++++ Reading text

Relo expectations are nil - I don't expect any but want to do whatever I can to get it if I can, and the likelihood of this has since been somewhat set by feedback on this forum, some excellent information from you, Bev and NY...aise. 

If I could get relo it would include a half-container shipping arrangement and packing assistance, set up with a place to stay for the first month upon arrival, and a month's buffer to get from door to door. Hopefully flights as well but the others are more important. Save for said SO arrangements, am I forgetting anything?

At the risk of alienating you or your carefully considered insights, which I would not wish to do, as for your interpretations, as this is what they are, 

- I write and therefore if reflects as 'flowery', doesn't matter; it's the same to as when I lived in the States, more a 'me' thing than a "where I've lived" thing 
- Still don't agree with or grasp the tired thing
- Forget about the wife's/my role in packing up
- I know what OT means, asked about it in your context
Let's not beat these horses any further.

I would be more than happy to send you my resume/CV and would appreciate your feedback on that and insight on how I might focus it and my target next role. Will PM you.

Like most things, when we are deep into our own situations we end up only seeing 80% of it and can lose the fields for the forests, there are who knows how many things I have not yet considered. 

Thanks for all the help, please keep it coming. I will continue to update on how this plays out.


----------



## Bevdeforges (Nov 16, 2007)

You're in something of a tough situation. Some friends of mine here in France are in a very similar spot and to some extent you have to kind of marshal your resources and decide what your options are, given your age, your experience, your contacts, your requirements and whatever.

My friend's husband has decided to return to the US, due primarily to family commitments, but a huge factor in his case is his age (i.e. over 50), added to the fact that he has been away from the US for more than 20 years. He's advising up front that he is prepared to move himself and family (well, wife) - but even that hasn't attracted any interest.

++++++++

Exercise set:
- A) Answer these questions from the forum thread:
(i) Apart from flights, what would the poster's relocation package include?
(ii) What document does the poster offer to send for feedback?
(iii) How long has the friend's husband been away from the US?
- B) For each statement, say whether it agrees with the forum thread, and quote the words that decide it.
(i) The poster expects to receive relocation.
(ii) The friends Bevdeforges mentions are in France.
(iii) The friend's husband's offer to move himself and his family has drawn interest.

++++ Records supplied

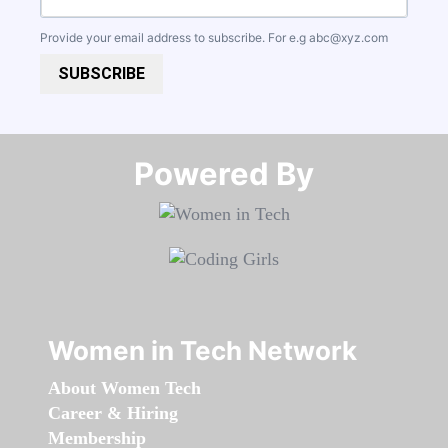
Provide your email address to subscribe. For e.g
abc@xyz.com
SUBSCRIBE
Powered By​​​​​​​
Women in Tech Network
About Women Tech
Career & Hiring
Membership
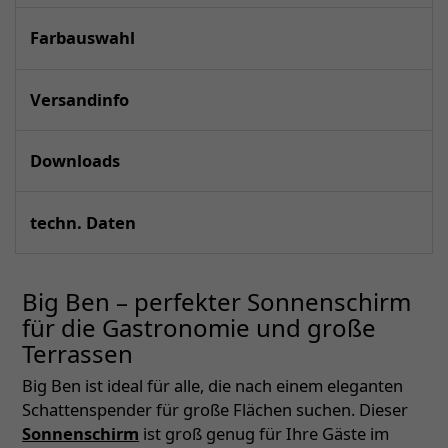
Farbauswahl
Versandinfo
Downloads
techn. Daten
Big Ben – perfekter Sonnenschirm
für die Gastronomie und große
Terrassen
Big Ben ist ideal für alle, die nach einem eleganten
Schattenspender für große Flächen suchen. Dieser
Sonnenschirm
ist groß genug für Ihre Gäste im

++++++++

Results of the tasks:
- A)
(i) A half-container shipping arrangement and packing assistance, a place to stay for the first month upon arrival, and a month's buffer to get from door to door.
(ii) The poster's resume/CV.
(iii) More than 20 years.

- B)
(i) No: "Relo expectations are nil - I don't expect any"
(ii) Yes: "Some friends of mine here in France are in a very similar spot"
(iii) No: "but even that hasn't attracted any interest"